Waioli Tea Room in Manoa Reopens with a New Name and a New Mission
The historic restaurant, now called Waioli Kitchen & Bake Shop, is serving the community in ways that go beyond just delicious food.
Nestled amid old monkeypod trees and lush greenery in Manoa Valley on Oahu, the historic Waioli Tea Room, which opened in 1922, had been serving finger sandwiches and fragrant teas in pretty china until it closed four years ago. The beautiful restaurant, with its lava-rock fireplace and garden views, sat empty.
But, late last November, a new tenant quietly opened here, serving a small menu of breakfast classics and freshly baked pastries. The only way people heard about it—including me—was seeing red feather flags on the side of Manoa Road, alerting the neighborhood that Waioli Kitchen & Bake Shop was open.
Owners Ross and Stefanie Anderson took over the space, owned by the Salvation Army. (It was added to the National Register of Historic Places listing on Oahu in 1998.) They decided on a small menu—just a few sandwiches, salads and pastries—and not just to keep it simple. The couple decided to pay homage to the history of this place and the social mission of the Salvation Army by employing people recovering from alcohol and drug abuse in the organization’s rehabilitation programs and inmates from the Women’s Community Correctional Center in Kailua. Most of these workers don’t have any kitchen or restaurant experience, so keeping the menu as uncomplicated as possible made sense.
“We wanted to open a restaurant that had a purpose in the community,” says Ross Anderson, who spent more than 20 years working for Duke’s Waikiki and other TS Restaurants properties.
But don’t confuse “uncomplicated” with “boring.”
The food here is delicious and highlights locally sourced ingredients, from Big Island beef to locally grown veggies. There’s even a small apiary here, with the staff harvesting and packaging small batches of honey by hand. The Andersons have also started a garden at the restaurant, hoping one day it will supply most of their needs.
And execution of these dishes does take skill. Consider the short rib loco moco ($14), a twist on the local favorite with braised Big Island-raised short rib on a bed of rice with two sunny eggs and a decadent demi-glace instead of brown gravy. The meat is fork-tender and the rich brown sauce elevates this simple dish into one you wouldn’t expect at this casual eatery.
The acai bowl ($9.25) is another surprise. The tart acai is tempered by sweet local honey, fresh seasonal fruits and crunchy granola, served in a coconut shell.
And all bread here—from the breakfast sandwich ($7.50) served on a croissant to the cheeseburger ($12) on a challah bun—is made in-house.
And then there are the pastries, baked fresh every morning. The offerings change daily, but I’ve seen almond-chocolate scones, cinnamon rolls, bread pudding and blueberry-lemon muffins. The best-selling pastry by far, though, has been the blueberry-cream-cheese scones, which often sell out in the morning.

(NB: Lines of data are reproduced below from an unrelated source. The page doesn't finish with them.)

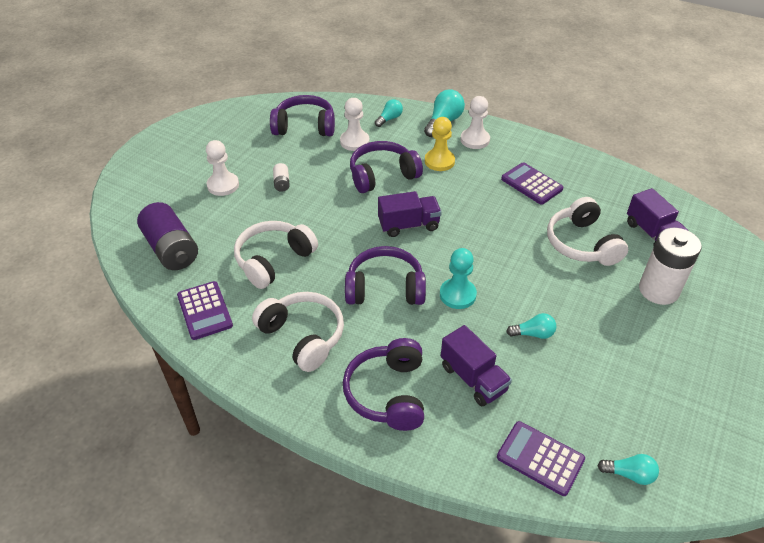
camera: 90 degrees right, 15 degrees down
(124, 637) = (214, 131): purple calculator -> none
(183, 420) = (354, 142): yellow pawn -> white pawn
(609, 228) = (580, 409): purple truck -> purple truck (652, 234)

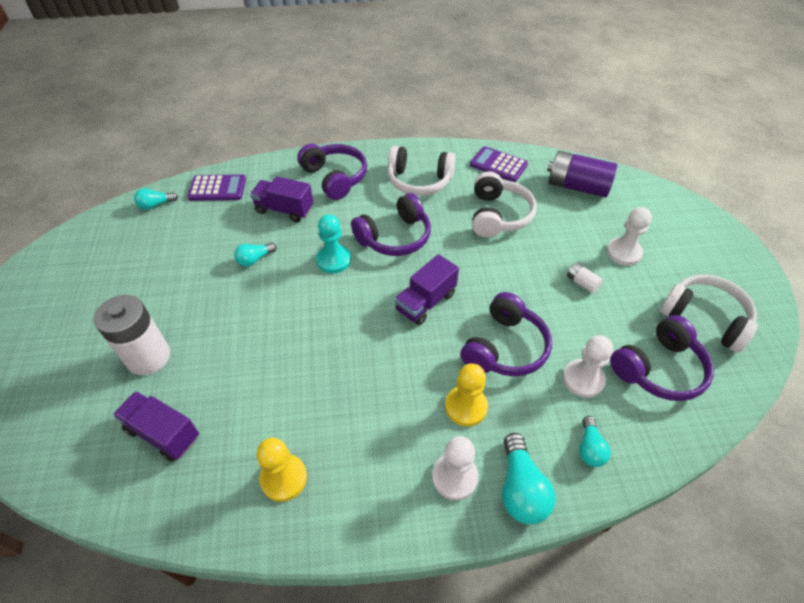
camera: 145 degrees right, 5 degrees up
(531, 184) = (336, 434): purple calculator -> none
(576, 179) = (284, 478): none -> yellow pawn
(582, 244) = (243, 373): white headphones -> white headphones (705, 318)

For now, the menu will grow slowly, thoughtfully, Ross Anderson says. He wants to add small fruit pies and bring back the curry chicken salad that used to be popular at the old tea room.
And if you miss the old tea room with its tropical-print tablecloths, large windows that open up to the garden outside and shelves full of teapots and other souvenirs, don’t worry. The bungalow-style structure is basically untouched, and the Andersons are honoring the tea room’s past with more than 40 framed black-and-white photos that show the history of the property.
“I see what we’re doing as breathing life into this place,” Anderson says.